# TEXTO FORNECIDO
-=-=-

EDITORIAL
Editorial Sobre dossiês
Editorial About Special Issues
Mas nós não podemos fazer tudo de uma vez; é uma sequência. Um processo desdobrado. Nós podemos somente controlar o fim fazendo uma escolha a cada passo.1 (DICK, 2011, p. 260)
Dossiês apresentam facetas múltiplas: ponto de convergência de trabalhos afins, celebração de efemérides, tributo a pesquisadores, tranquilidade ou pesadelo para editores. Para os autores e organizadores, o dossiê sinaliza um espaço de diálogo e construção plural do conhecimento, sobretudo na preparação que antecede a submissão dos artigos e permite que seus organizadores forneçam uma identidade própria ao volume. Para os leitores, o dossiê representa uma reunião de pesquisas em tema de interesse que, estima-se, traga a atualidade da produção na área e forneça pistas sobre caminhos de pesquisa a seguir. Entre organizadores, autores, pareceristas e leitores, o editor exerce um papel de mediador, já salientado por Caldeira (2018, p. 684), que aponta essa figura como “um ponto de convergência e também de tensão”. Sem perder de vista os interesses específicos de cada dossiê, ao editor cabe atentar aos interesses mais amplos da publicação e seu público leitor, maiores do que a soma das individualidades que formam uma edição especial. Sobretudo, cabe-lhe zelar pelas boas práticas acadêmicas que constroem a reputação de um periódico e sua classificação. Nesse sentido, um dossiê requer cuidados redobrados, na medida em que, a partir de uma proposta fechada, as expectativas dos autores reunidos é, compreensivelmente, pela aceitação de seus textos - aceitação que, não raro, é confundida com a aceitação de si mesmo.
Entre a proposta de um dossiê e sua publicação, as diferentes etapas do processo editorial aplicáveis aos artigos livres se repetem: uma varredura que garanta um texto sem plágio ou autoplágio; uma avaliação duplo-cego que privilegie a leitura de especialistas na temática, permitindo que o dossiê transcenda a reunião de trabalhos de um mesmo grupo que se lê e aplaude os seus repetidamente; uma revisão rigorosa do texto pelo conselho editorial, que não está sujeito ao renome deste ou daquele autor, mas aos interesses da revista; a revisão por autores e autoras, seja ela minor ou major, quando solicitado.

-=-=-

# DADOS FORNECIDOS
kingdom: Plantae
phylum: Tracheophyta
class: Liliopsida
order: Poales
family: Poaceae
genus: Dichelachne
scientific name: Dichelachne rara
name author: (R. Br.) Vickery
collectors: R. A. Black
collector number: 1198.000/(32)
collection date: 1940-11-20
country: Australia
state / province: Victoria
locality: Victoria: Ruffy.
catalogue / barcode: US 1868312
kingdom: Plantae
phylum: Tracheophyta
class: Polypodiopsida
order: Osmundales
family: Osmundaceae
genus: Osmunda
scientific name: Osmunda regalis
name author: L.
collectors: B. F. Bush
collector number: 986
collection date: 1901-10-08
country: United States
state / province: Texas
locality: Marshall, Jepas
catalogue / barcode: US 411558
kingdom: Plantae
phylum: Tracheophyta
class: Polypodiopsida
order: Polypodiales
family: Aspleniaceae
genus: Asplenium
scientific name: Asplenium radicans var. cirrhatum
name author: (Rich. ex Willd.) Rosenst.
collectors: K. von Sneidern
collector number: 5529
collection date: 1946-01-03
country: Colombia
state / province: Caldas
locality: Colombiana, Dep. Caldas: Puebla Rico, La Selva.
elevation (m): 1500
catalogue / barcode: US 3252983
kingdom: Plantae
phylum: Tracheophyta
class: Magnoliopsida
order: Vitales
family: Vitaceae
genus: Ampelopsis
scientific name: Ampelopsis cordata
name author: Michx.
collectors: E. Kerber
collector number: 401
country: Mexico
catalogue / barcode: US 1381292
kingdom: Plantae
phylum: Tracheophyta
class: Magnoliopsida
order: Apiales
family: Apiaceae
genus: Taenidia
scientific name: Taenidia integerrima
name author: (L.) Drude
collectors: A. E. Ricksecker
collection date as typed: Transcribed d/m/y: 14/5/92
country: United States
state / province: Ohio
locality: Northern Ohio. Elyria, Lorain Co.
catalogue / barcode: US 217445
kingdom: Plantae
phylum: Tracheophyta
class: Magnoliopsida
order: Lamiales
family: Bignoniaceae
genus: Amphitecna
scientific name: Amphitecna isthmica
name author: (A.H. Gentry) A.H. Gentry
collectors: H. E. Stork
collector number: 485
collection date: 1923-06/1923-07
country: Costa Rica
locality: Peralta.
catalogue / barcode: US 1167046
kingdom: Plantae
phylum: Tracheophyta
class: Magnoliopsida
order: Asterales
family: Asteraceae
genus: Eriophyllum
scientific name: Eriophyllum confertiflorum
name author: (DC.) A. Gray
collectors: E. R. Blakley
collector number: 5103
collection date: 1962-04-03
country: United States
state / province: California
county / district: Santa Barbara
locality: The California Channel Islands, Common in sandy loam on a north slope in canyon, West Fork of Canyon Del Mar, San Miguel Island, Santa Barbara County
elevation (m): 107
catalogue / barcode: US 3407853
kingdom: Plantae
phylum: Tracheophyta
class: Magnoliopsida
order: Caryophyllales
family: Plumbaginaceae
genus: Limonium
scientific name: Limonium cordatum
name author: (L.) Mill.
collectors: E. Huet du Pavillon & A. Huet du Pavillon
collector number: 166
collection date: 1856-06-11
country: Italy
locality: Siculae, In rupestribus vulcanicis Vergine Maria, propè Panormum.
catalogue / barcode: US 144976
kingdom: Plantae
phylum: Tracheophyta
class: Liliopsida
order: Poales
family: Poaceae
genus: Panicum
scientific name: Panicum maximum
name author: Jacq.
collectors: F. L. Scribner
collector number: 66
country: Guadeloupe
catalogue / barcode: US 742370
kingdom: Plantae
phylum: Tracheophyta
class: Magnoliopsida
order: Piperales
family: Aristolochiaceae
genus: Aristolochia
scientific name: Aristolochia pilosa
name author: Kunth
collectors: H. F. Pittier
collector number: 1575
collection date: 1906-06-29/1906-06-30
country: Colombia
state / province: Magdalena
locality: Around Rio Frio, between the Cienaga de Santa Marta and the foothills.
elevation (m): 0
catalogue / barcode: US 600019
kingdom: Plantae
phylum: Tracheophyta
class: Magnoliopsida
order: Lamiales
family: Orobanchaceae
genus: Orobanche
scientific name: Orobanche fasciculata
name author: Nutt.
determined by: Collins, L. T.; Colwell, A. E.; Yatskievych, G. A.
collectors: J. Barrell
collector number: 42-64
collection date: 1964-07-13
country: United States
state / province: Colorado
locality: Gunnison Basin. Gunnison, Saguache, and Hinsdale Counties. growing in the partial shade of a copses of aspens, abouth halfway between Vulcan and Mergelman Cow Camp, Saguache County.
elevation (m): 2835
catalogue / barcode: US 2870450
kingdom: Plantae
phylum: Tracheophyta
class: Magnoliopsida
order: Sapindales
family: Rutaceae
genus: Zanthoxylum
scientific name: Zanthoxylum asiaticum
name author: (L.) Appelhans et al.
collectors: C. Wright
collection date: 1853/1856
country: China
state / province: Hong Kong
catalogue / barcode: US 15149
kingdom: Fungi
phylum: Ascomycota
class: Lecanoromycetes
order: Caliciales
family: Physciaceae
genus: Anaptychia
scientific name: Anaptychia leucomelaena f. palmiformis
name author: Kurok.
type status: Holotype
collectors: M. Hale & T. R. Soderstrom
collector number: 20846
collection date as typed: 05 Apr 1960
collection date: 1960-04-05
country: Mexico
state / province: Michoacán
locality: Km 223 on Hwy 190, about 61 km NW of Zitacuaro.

-=-=-

# PROBLEMAS E TAREFAS
(1) Reescreva como CSV de duas colunas, "campo" e "valor", as entradas da linha que contém "scientific name: Anaptychia" até o fim das entradas, com uma linha por entrada. Coloque cada campo entre aspas e troque as quebras de linha por espaços.
(2) Dê continuidade ao editorial sobre dossiês a partir do ponto em que ele termina.
O texto e as entradas não têm relação entre si.

# RESPOSTAS POR TAREFA
(1)
campo,valor
"scientific name:","Anaptychia leucomelaena f. palmiformis"
"name author:","Kurok."
"type status:","Holotype"
"collectors:","M. Hale & T. R. Soderstrom"
"collector number:","20846"
"collection date as typed:","05 Apr 1960"
"collection date:","1960-04-05"
"country:","Mexico"
"state / province:","Michoacán"
"locality:","Km 223 on Hwy 190, about 61 km NW of Zitacuaro."

(2)
O momento da revisão, uma experiência que, sabemos, algumas vezes apresenta frustrações e desencontros, tem o propósito primordial de melhorar o texto, e frequentemente atende a esse objetivo com a indicação de leituras e discussões que passaram despercebidas pelos autores. Todo texto revisto, em alguma instância é um texto melhorado. Pelo crivo dos pareceristas anônimos passam todos os artigos submetidos a uma revista de alto extrato, que não deve privilegiar determinados manuscritos unicamente por se apresentarem dentro de um dossiê. Por mais lisonjeira que a participação de determinado autor possa ser, a avaliação em Varia Historia tem focado naquilo que é seu objetivo: levar textos de qualidade a seus leitores, textos que dialoguem com a historiografia estabelecida, sejam originais e inovadores. Uma avaliação às cegas permanece, assim, no cerne da avaliação de todo e qualquer artigo que venha a ser publicado, e um dossiê de sucesso deve conjugar autores que acatem as normas da revista e que estejam dispostos a ser avaliados. Naturalmente, a devida reflexão sobre o sentido de auto-importância tão presente na academia faz parte desse processo.
Dossiês também têm o potencial de contribuir para a internacionalização dos periódicos. Mas até que ponto esse potencial se traduz atualmente na circulação no exterior, fator essencial já apontado por Horta (2016, p. 9), e não apenas na muito bem-vinda assinatura de pesquisadores estrangeiros nos artigos publicados? As métricas objetivas que nos impelem à internacionalização também ditam a transparência empregada no processo de submissão e avaliação dos textos, características incontornáveis para os indexadores, às quais se acrescenta uma declaração de boas práticas acadêmicas ou código ético2. Para que um bom artigo seja um artigo lido, os dossiês demandam o triplo esforço de autores, organizadores e editores para que a revista mantenha seu padrão de qualidade e sua visibilidade, no Brasil e no exterior, pois os indexadores dizem respeito não apenas à qualidade, mas também ao alcance. Ao circular por novas paragens, os dossiês têm o potencial de se tornarem vitrines do periódico, ao mesmo tempo em que ele é sua razão de existir. Essa parceria deve, portanto, ser conduzida de forma respeitosa e transparente.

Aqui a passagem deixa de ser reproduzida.